### PASSAGE PROVIDED:
************
Wednesday, January 24, 2018

We're Dying Earlier in the U.S. While People in Other Countries are Living Longer

Our life expectancy in the U.S. decreased for the second year in a row in 2016 to 78.6 years. The drop looks small at first blush -0.1 years, but it's alarming. Life expectancy in the United States is lower than in most other OECD countries and the gap is getting wider--we're dying earlier in the U.S. while people in other countries are living longer. I could not do as good a job of explaining why as Bill Gardner did in this post, so I recommend you read his explanation. 

How are people dying? These are the leading causes of death according to the CDC.
************
### Stored data entries:
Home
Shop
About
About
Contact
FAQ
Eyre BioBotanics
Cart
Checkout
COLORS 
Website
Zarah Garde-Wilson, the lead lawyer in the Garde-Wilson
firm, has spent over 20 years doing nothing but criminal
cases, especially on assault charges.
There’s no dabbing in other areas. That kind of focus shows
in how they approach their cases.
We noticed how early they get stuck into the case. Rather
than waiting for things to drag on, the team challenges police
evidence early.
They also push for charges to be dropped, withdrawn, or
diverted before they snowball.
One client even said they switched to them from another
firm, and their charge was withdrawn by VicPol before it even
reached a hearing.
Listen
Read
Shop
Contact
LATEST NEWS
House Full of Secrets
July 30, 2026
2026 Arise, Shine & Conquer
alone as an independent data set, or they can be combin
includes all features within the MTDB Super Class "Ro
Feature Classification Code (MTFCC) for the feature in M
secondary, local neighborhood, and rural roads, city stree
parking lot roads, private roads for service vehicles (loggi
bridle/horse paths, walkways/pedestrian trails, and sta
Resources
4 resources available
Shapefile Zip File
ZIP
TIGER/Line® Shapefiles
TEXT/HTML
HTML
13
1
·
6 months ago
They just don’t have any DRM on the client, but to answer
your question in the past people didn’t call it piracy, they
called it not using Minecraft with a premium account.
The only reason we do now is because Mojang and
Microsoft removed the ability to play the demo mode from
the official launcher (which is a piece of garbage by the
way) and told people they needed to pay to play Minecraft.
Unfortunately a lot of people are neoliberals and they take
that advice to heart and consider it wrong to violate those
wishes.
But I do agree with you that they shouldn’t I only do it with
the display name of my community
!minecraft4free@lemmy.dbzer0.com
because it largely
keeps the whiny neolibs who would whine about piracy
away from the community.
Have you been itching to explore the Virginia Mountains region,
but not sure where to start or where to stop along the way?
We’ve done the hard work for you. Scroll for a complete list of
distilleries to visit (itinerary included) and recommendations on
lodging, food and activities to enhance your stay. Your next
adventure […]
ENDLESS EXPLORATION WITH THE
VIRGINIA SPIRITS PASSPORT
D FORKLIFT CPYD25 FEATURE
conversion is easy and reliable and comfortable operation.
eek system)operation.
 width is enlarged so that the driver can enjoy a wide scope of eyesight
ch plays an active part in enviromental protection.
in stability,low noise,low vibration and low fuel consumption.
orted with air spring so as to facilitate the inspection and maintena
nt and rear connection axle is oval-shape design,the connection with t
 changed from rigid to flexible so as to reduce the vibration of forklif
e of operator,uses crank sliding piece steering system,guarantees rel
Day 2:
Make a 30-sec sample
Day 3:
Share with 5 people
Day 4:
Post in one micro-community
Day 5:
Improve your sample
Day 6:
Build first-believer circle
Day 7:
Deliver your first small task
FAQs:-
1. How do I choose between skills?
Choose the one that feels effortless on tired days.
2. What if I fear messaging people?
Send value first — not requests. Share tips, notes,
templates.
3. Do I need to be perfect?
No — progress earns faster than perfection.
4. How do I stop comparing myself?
************
### ACTIVITY 1:
From the post on U.S. life expectancy, repeat word for word the part that opens with the words containing "Wednesday, January 24, 2018" and closes with "to the CDC.".
### ACTIVITY 2:
Write the next part of the post about falling U.S. life expectancy, picking up after its final sentence.

### OUTPUT 1:
Wednesday, January 24, 2018

We're Dying Earlier in the U.S. While People in Other Countries are Living Longer

Our life expectancy in the U.S. decreased for the second year in a row in 2016 to 78.6 years. The drop looks small at first blush -0.1 years, but it's alarming. Life expectancy in the United States is lower than in most other OECD countries and the gap is getting wider--we're dying earlier in the U.S. while people in other countries are living longer. I could not do as good a job of explaining why as Bill Gardner did in this post, so I recommend you read his explanation. 

How are people dying? These are the leading causes of death according to the CDC.

### OUTPUT 2:
  1. Heart Disease
  2. Cancer
  3. Accidents
  4. Chronic lower respiratory disease
  5. Stroke
  6. Alzheimer's
  7. Diabetes
  8. Flu and pneumonia
  9. Kidney disease
  10. Suicide
The rate of death decreased for seven of these 10, but increased for accidents, Alzheimer's and suicide. We also know drug overdose deaths rose an appalling 21% from 2015 to 2016


It bears mentioning that it's not too late to get a flu shot. The deaths from flu are largely preventable if we could get enough people vaccinated. If you're not inclined to get a flu shot for your own benefit, do it for the people around you


Please excuse the public service announcement. Now, back to our regularly scheduled programming.

Where the death rate declined for infants and older American's, it increased for people age 15 to 64 and increased for men more than women.  (Life expectancy for women was the same this year as it was last, 81.1 years. However, for men it declined from 76.3 to 76.1.)

The rich have always lived longer than the poor, but here the gap is widening too. The top 1% of male wage earners now live 15 years longer than men in the bottom 1%. (For women, the gap is 10 years.) This shocking chart ran in an article on Vox I recommend reading. 



They're evidently doing something right in California, but the rest of this news is bleak. Surely, we can do better.